Ian McDonaldMY SON gave me for Christmas a book, It's Not About The Bike, which tells the story of Lance Armstrong, the American cyclist who won the most gruelling event in world sport, the Tour de France, after surviving testicular cancer which spread to his abdomen, lungs and brain, giving him only the smallest of chances of living more than a few months longer.
But Armstrong wasn't willing to die. Surgery removed the cancerous testicle and the tumours from his brain and then he took on four rounds of chemotherapy so powerful that the chemicals destroyed his musculature and caused considerable kidney damage. He vomited continuously, hacking up mysterious, tar-like matter deep in his chest. He lay curled on his side, wrapped in blankets, his hair lost, his weight way down, grunting as the fever from the poisons raged. By the final round of treatment the chemicals were burning his skin from the inside leaving scorch marks which freckled him. He was wasting towards skeleton. Even so, out of these depths, he sometimes tried to get up and move, attached to his IV cart. "Move," he said to himself. "If you can still move, you aren't sick."
Cofidis, the French cycling team, with whom Armstrong had signed a two-million-dollar contract not long before his illness, gave up on him and broke their contract while he was in hospital. That turned out to be the worst bet in the history of sports. Nike bet differently and stood by him, but basically nobody, including his doctors, gave him a chance of returning to cycling. Racing in the Tour de France was unthinkable.
The Tour de France, remember, is by far the most physically daunting event in all sport. One day Tour cyclists have to ride 200 kilometres through mountains, the next day there might be a long sprint lasting seven hours. Hot sun, pelting rain, mountain cold, slippery roads, jostling bikes, intrusive spectators, and through it all the relentless, grinding, lung-bursting jack-hammer pedalling hour after hour after hour for three weeks. It has been described as the equivalent of running 20 marathons in 20 days.
Lance Armstrong's come back is surely more astonishing than any other ever made. Towards the end of 1996 he was diagnosed with what seemed to be that terminal cancer.
He then underwent treatment of the harshest and most debilitating kind. Yet by mid-1997 he was again riding hard four hours a day. But it didn't last, it seemed too hard, he thought he felt the cancer coming back, he gave up. "I was a bum. I played golf every day, I water-skied, I drank beer, and I lay on the sofa and channel-surfed."
His friends got him to agree to prepare for one last race, the US Pro Championship in May 1998. One day while training for the race he decided to ride Beech Mountain in North Carolina, a desperately hard 5,000-foot climb, snowing towards the top. The ascent triggered something in his soul. His coach reported it like this:
"Something happened on that mountain. He just dropped his partner and he went for it. He was racing. It was weird. I was following behind him in the car. The cold rain was now a wet snow. And I rolled down the window and I was honking the horn and yelling, 'Go Lance, go!' He was attacking and cranking away as though we were in the tour. Nobody was around. No human being. Not even a cow. He got up to the top of the that mountain and I said, 'O.K., I'll load the bike on the car and we can go home.' He said, 'Give me my rain jacket - I'm riding back.' Another 30 miles. That was all he said. It was like throwing on a light switch."
The rest is already part of sporting legend. Lance Armstrong went on to win the Tour de France in 1999 and won it again in 2000, 2001 and 2002. He will try again in 2003 and if he wins he will be equal with the greatest of the great, Eddy Merckx and Miguel Indurain, and then, no doubt, he will try to surpass even those heroes of his sport.
There is a passage in which Armstrong contemplates the lessons he learned when he was dying of cancer. For a pugnacious extrovert, brought up tough and hard, the passage is unusually lyrical:
"I had no idea where to draw the line between spiritual belief and science. But I knew this much: I believed in belief, for its own shining sake. To believe in the face of utter hopelessness, every article of evidence to the contrary, to ignore apparent catastrophe - what other choice was there?
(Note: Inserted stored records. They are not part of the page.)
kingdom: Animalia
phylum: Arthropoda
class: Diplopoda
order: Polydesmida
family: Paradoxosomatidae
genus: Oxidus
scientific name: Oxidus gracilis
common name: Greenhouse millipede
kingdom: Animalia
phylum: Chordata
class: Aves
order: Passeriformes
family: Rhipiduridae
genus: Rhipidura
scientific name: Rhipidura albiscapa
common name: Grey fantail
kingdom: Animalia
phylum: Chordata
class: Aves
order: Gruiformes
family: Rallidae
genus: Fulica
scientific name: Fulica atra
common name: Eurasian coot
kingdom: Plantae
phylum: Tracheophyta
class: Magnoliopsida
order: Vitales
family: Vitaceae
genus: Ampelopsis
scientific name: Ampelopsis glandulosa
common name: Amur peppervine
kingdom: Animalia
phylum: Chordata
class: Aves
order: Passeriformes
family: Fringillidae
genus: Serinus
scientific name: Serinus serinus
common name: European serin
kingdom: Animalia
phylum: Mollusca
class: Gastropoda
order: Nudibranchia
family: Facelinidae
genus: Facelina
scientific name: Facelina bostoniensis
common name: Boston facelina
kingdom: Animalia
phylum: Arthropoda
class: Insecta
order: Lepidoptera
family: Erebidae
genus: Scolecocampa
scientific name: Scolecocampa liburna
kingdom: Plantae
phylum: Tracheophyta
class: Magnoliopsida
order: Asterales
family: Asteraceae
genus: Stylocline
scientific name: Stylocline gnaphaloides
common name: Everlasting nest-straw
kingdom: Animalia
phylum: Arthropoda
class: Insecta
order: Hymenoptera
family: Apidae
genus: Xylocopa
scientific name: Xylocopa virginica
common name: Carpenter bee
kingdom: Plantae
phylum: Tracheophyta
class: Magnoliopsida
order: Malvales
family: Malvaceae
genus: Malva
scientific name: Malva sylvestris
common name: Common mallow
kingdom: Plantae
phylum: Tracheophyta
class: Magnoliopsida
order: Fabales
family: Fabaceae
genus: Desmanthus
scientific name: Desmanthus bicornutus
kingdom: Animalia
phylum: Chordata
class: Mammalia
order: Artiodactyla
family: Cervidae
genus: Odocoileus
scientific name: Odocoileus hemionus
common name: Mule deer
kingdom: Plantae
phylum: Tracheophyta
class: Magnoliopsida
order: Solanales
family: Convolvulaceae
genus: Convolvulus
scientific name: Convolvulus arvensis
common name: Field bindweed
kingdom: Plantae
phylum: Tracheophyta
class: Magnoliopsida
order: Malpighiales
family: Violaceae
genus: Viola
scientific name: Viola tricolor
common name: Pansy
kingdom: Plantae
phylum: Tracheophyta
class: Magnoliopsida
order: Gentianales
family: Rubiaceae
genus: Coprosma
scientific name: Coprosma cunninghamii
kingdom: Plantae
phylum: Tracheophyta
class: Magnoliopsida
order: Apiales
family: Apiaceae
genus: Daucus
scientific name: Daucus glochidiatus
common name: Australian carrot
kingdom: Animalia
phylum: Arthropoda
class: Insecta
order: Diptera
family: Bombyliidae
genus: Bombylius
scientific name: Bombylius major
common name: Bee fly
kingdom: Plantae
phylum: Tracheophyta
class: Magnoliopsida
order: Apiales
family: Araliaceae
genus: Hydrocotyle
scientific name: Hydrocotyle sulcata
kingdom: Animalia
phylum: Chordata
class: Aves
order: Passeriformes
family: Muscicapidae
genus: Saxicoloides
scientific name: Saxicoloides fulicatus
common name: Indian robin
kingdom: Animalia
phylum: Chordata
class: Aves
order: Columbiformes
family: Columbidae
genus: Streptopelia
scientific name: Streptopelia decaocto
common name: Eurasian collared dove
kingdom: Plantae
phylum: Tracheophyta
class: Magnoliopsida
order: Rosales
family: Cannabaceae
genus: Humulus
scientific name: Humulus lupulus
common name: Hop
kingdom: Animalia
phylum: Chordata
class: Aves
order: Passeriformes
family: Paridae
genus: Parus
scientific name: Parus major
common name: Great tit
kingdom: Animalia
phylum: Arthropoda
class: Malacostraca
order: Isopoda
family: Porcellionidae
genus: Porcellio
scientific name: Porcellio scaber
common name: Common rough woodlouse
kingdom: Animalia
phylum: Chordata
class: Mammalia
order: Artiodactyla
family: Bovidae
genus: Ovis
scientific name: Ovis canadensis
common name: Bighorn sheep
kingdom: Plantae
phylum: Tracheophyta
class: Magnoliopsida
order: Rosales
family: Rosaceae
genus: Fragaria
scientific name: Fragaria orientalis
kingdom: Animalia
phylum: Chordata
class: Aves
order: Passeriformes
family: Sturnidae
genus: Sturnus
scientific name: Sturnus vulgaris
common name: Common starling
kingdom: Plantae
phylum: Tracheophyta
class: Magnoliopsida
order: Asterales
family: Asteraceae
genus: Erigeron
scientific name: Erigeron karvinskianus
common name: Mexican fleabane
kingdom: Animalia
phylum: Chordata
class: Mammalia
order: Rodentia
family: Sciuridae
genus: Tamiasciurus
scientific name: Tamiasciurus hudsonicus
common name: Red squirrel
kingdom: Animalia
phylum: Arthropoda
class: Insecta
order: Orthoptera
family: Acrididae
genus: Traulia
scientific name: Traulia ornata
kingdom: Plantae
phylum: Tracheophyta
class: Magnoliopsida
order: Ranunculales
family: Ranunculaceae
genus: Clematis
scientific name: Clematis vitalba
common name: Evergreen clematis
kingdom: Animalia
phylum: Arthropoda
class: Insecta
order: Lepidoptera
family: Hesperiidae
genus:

We do it every day, I realised. We are so much stronger than we imagine, and belief is one of the most valiant and long-lived human characteristics. To believe, when all along we humans know that nothing can cure the briefness of this life, that there is no remedy for our basic mortality, that is a form of bravery...Without belief, we would be left with nothing but an overwhelming doom, every single day.
"And it will beat you. I didn't fully see, until the cancer, how we fight every day against the creeping negatives of the world, how we struggle daily against the slow lapping of cynicism. Dispiritedness and disappointment, these were the real perils of life, not some sudden illness or cataclysmic millennium doomsday. I knew now why people fear cancer: because it is a slow and inevitable death, it is the very definition of cynicism and loss of spirit. So, I believed."
Ian McDonald is a regular contributor who lives and works in Georgetown, Guyana.